Tennessee judge orders baby's name changed from 'Messiah': report
(Reuters) - A Tennessee judge has ordered a baby's first name changed from "Messiah" to Martin, saying that the only true messiah is Jesus Christ, a ruling the boy's mother promises to appeal, a Tennessee television station has reported.
The parents of Messiah DeShawn Martin went before Tennessee Child Support Magistrate Lu Ann Ballew because they could not agree on the 7-month-old's last name.
Ballew instead last week ordered the baby's name changed to Martin DeShawn McCullough, the Tennessee television station WBIR reported.

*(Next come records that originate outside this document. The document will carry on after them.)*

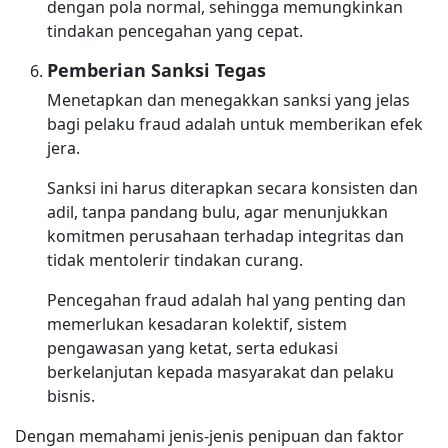
dengan pola normal, sehingga memungkinkan
tindakan pencegahan yang cepat.
Pemberian Sanksi Tegas
Menetapkan dan menegakkan sanksi yang jelas
bagi pelaku fraud adalah untuk memberikan efek
jera.
Sanksi ini harus diterapkan secara konsisten dan
adil, tanpa pandang bulu, agar menunjukkan
komitmen perusahaan terhadap integritas dan
tidak mentolerir tindakan curang.
Pencegahan fraud adalah hal yang penting dan
memerlukan kesadaran kolektif, sistem
pengawasan yang ketat, serta edukasi
berkelanjutan kepada masyarakat dan pelaku
bisnis.
Dengan memahami jenis-jenis penipuan dan faktor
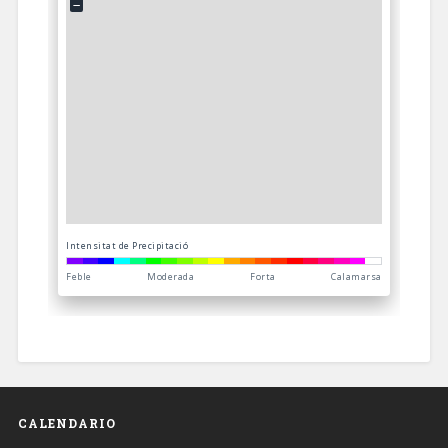
CALENDARIO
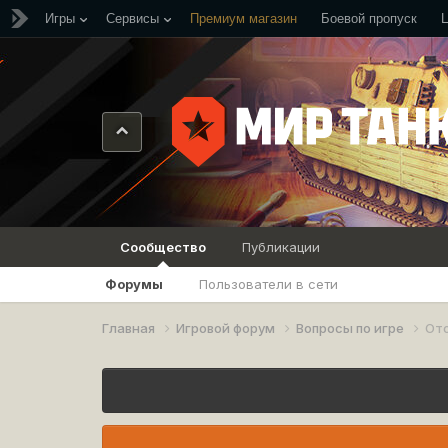
Игры
Сервисы
Премиум магазин
Боевой пропуск
Сообщество
Публикации
Форумы
Пользователи в сети
Главная
Игровой форум
Вопросы по игре
От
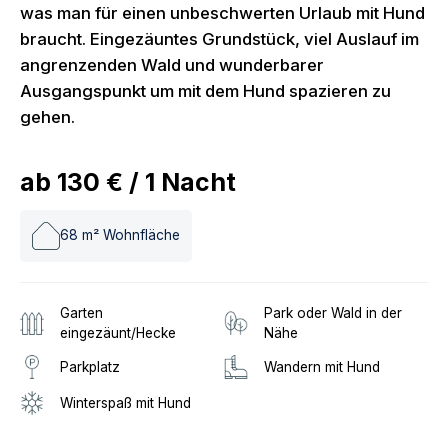
was man für einen unbeschwerten Urlaub mit Hund
braucht. Eingezäuntes Grundstück, viel Auslauf im
angrenzenden Wald und wunderbarer
Ausgangspunkt um mit dem Hund spazieren zu
gehen.
ab
130 €
/
1
Nacht
68
m² Wohnfläche
Garten
Park oder Wald in der
eingezäunt/Hecke
Nähe
Parkplatz
Wandern mit Hund
Winterspaß mit Hund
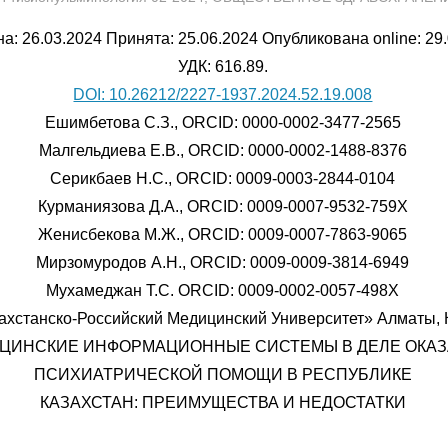
а: 26.03.2024 Принята: 25.06.2024 Опубликована online: 29
УДК: 616.89.
DOI: 10.26212/2227-1937.2024.52.19.008
Ешимбетова С.З., ORCID: 0000-0002-3477-2565
Малгельдиева Е.В., ORCID: 0000-0002-1488-8376
Серикбаев Н.С., ORCID: 0009-0003-2844-0104
Курманиязова Д.А., ORCID: 0009-0007-9532-759X
Женисбекова М.Ж., ORCID: 0009-0007-7863-9065
Мирзомуродов А.Н., ORCID: 0009-0009-3814-6949
Мухамеджан Т.С. ORCID: 0009-0002-0057-498Х
ахстанско-Российский Медицинский Университет» Алматы, 
ЦИНСКИЕ ИНФОРМАЦИОННЫЕ СИСТЕМЫ В ДЕЛЕ ОКА
ПСИХИАТРИЧЕСКОЙ ПОМОЩИ В РЕСПУБЛИКЕ
КАЗАХСТАН: ПРЕИМУЩЕСТВА И НЕДОСТАТКИ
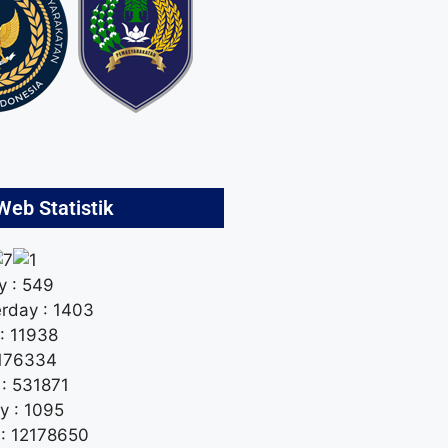
Web Statistik
 : 549
rday : 1403
: 11938
 176334
 : 531871
y : 1095
 : 12178650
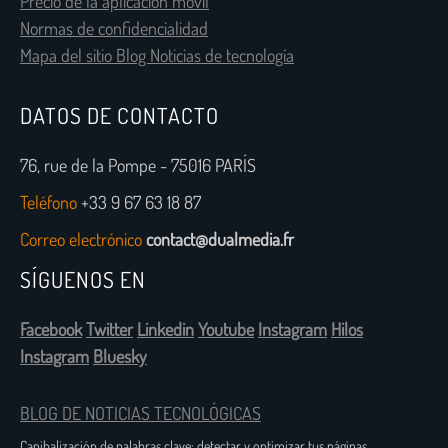
Precio de la aplicación móvil
Normas de confidencialidad
Mapa del sitio Blog Noticias de tecnología
DATOS DE CONTACTO
76, rue de la Pompe - 75016 PARÍS
Teléfono
+33 9 67 63 18 87
Correo electrónico
contact@dualmedia.fr
SÍGUENOS EN
Facebook
Twitter
Linkedin
Youtube
Instagram
Hilos
Instagram
Bluesky
BLOG DE NOTICIAS TECNOLÓGICAS
Canibalización de palabras clave: detectar y optimizar tus páginas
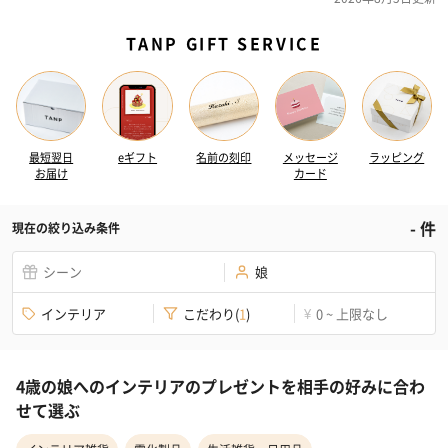
TANP GIFT SERVICE
最短翌日
eギフト
名前の刻印
メッセージ
ラッピング
お届け
カード
-
件
現在の絞り込み条件
シーン
娘
インテリア
こだわり
(
1
)
0 ~ 上限なし
¥
4歳の娘へのインテリアのプレゼントを相手の好みに合わ
せて選ぶ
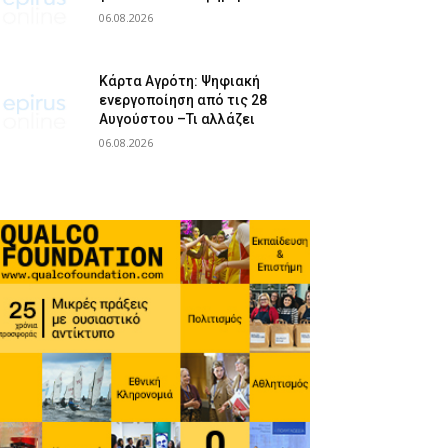
06.08.2026
Κάρτα Αγρότη: Ψηφιακή
ενεργοποίηση από τις 28
Αυγούστου –Τι αλλάζει
06.08.2026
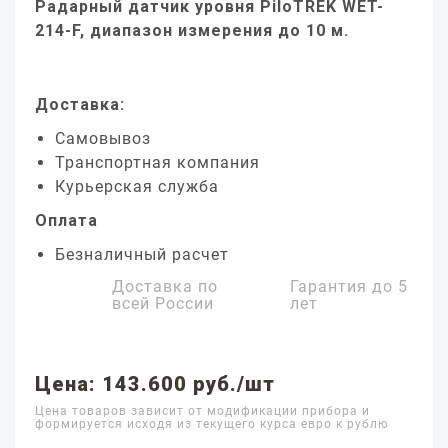
Радарный датчик уровня PiloTREK WET-
214-F, диапазон измерения до 10 м.
Доставка:
Самовывоз
Транспортная компания
Курьерская служба
Оплата
Безналичный расчет
Доставка по
Гарантия до
5
всей России
лет
Цена: 143.600 руб./шт
Цена товаров зависит от модификации прибора и
формируется исходя из текущего курса евро к рублю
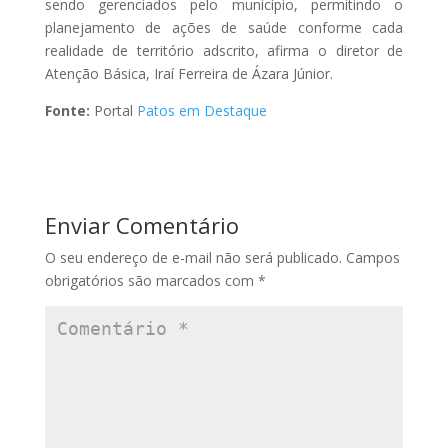
sendo gerenciados pelo município, permitindo o
planejamento de ações de saúde conforme cada
realidade de território adscrito, afirma o diretor de
Atenção Básica, Iraí Ferreira de Ázara Júnior.
Fonte:
Portal
Patos em Destaque
Enviar Comentário
O seu endereço de e-mail não será publicado.
Campos
obrigatórios são marcados com
*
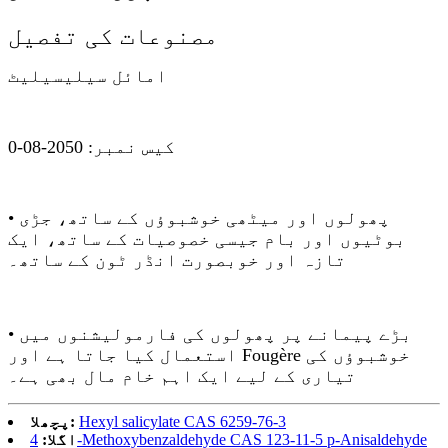
مصنوعات کی تفصیل
امائل سیلیسیلیٹ
کیس نمبر: 2050-08-0
• پھولوں اور میٹھی خوشبوؤں کے ساتھ، جڑی
بوٹیوں اور بام جیسی خصوصیات کے ساتھ، ایک
تازہ اور خوبصورت انڈر ٹون کے ساتھ۔
• بڑے پیمانے پر پھولوں کی فارمولیشنوں میں
استعمال کیا جاتا ہے اور Fougère خوشبوؤں کی
تیاری کے لیے ایک اہم خام مال بھی ہے۔
Hexyl salicylate CAS 6259-76-3
پچھلا:
4-Methoxybenzaldehyde CAS 123-11-5 p-Anisaldehyde
اگلا:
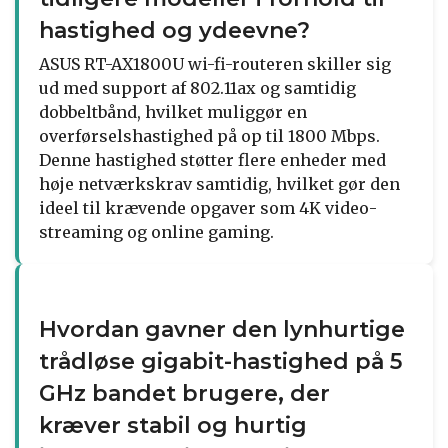
hastighed og ydeevne?
ASUS RT-AX1800U wi-fi-routeren skiller sig
ud med support af 802.11ax og samtidig
dobbeltbånd, hvilket muliggør en
overførselshastighed på op til 1800 Mbps.
Denne hastighed støtter flere enheder med
høje netværkskrav samtidig, hvilket gør den
ideel til krævende opgaver som 4K video-
streaming og online gaming.
Hvordan gavner den lynhurtige
trådløse gigabit-hastighed på 5
GHz bandet brugere, der
kræver stabil og hurtig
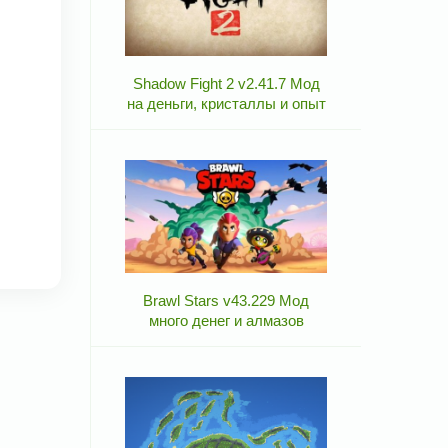
Shadow Fight 2 v2.41.7 Мод
на деньги, кристаллы и опыт
Brawl Stars v43.229 Мод
много денег и алмазов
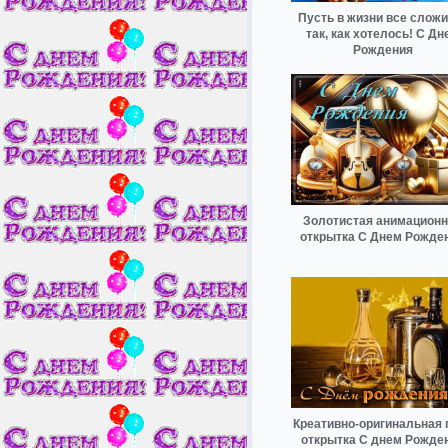
Пусть в жизни все сложи
так, как хотелось! С Дн
Рождения
Золотистая анимацион
открытка С Днем Рожде
Креативно-оригинальная 
открытка С днем Рожде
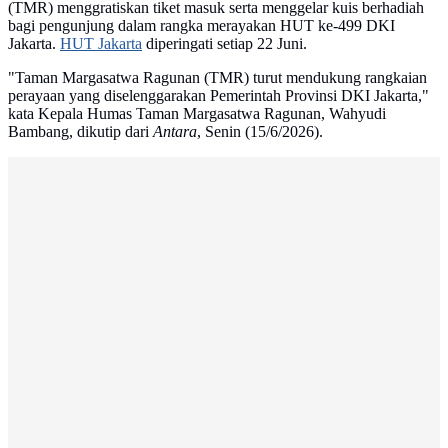
(TMR) menggratiskan tiket masuk serta menggelar kuis berhadiah
bagi pengunjung dalam rangka merayakan HUT ke-499 DKI
Jakarta.
HUT Jakarta
diperingati setiap 22 Juni.
"Taman Margasatwa Ragunan (TMR) turut mendukung rangkaian
perayaan yang diselenggarakan Pemerintah Provinsi DKI Jakarta,"
kata Kepala Humas Taman Margasatwa Ragunan, Wahyudi
Bambang, dikutip dari
Antara
, Senin (15/6/2026).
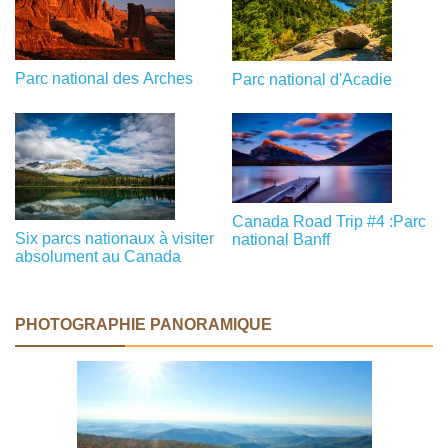
Parc national des Arches
Parc national d'Acadie
Canada Road Trip #4 :Parc
Six parcs nationaux à visiter
national Banff
absolument au Canada
PHOTOGRAPHIE PANORAMIQUE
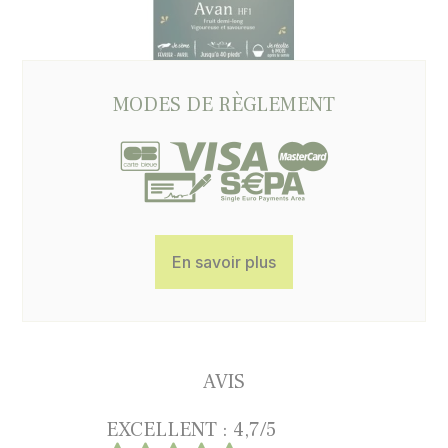
MODES DE RÈGLEMENT
En savoir plus
AVIS
EXCELLENT : 4,7/5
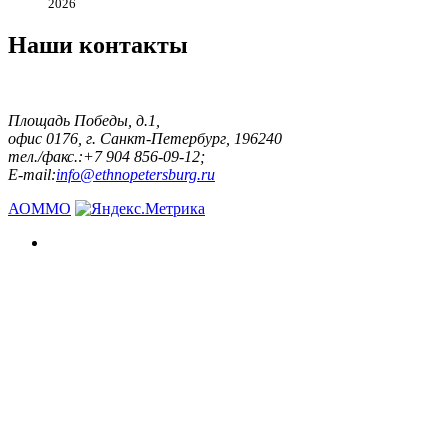
2026
Наши контакты
Площадь Победы, д.1,
офис 0176, г. Санкт-Петербург, 196240
тел./факс.:+7 904 856-09-12;
E-mail:
info@ethnopetersburg.ru
АОММО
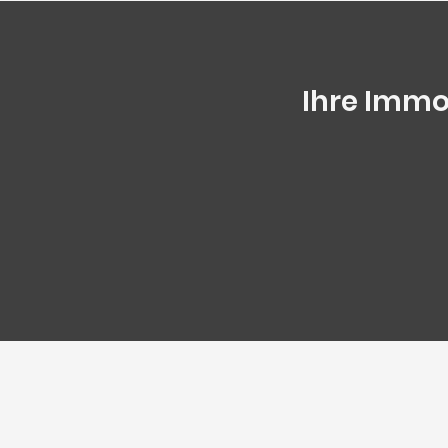
Ihre Immob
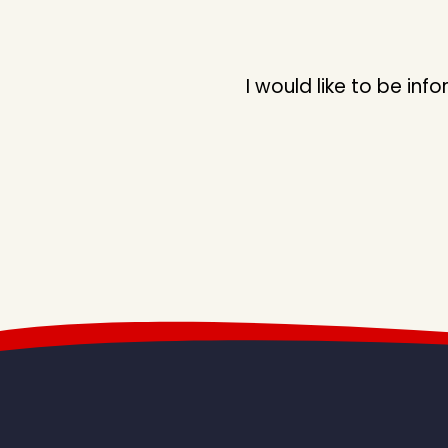
CANARAS
CANEM
CANTOP
I would like to be i
CANTOYS
CAPAR
CEREN
CINAR
DEMIR
DENIZPLS
DILAVER
DOLU
DUMANTOYS
EFE
EGEMEN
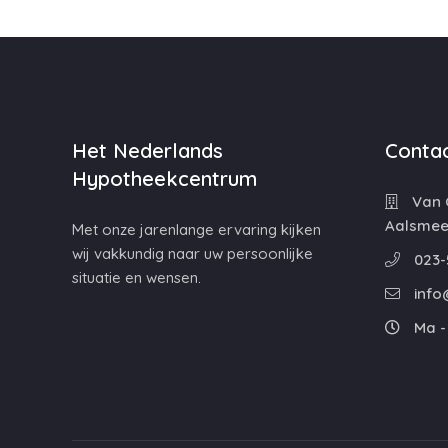
Het Nederlands
Contac
Hypotheekcentrum
Van C
Aalsmee
Met onze jarenlange ervaring kijken
wij vakkundig naar uw persoonlijke
023-
situatie en wensen.
info
Ma -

"The word 'messiah' is a title, and it's a title that has only been earned by one person, and that one person is Jesus Christ," Ballew told WBIR.
Ballew, who could not be reached for comment on Sunday, said the child would likely struggle with his given first name because he lives in Cocke County, a predominantly Christian area in eastern Tennessee.
"It could put him at odds with a lot of people and, at this point, he has had no choice in what his name is," Ballew said.
Jaleesa Martin, the baby's mother, told WBIR she would appeal the judge's order.
"I didn't think a judge could change my baby's name because of her religious beliefs," Martin said.
Christianity refers to Jesus as the Messiah, while Judaism uses the term to mean an anticipated savior of the Jews. Dictionary definitions say the word can mean one who is seen as, expected or professes to be a savior or liberator.
Messiah was the 387th most popular name for boys born in the United States in 2012, based on applications for Social Security cards filed with the U.S. Social Security Administration.
In all, there were 762 applications for boys named Messiah in 2012, up from 368 applications in 2011, the Social Security Administration said.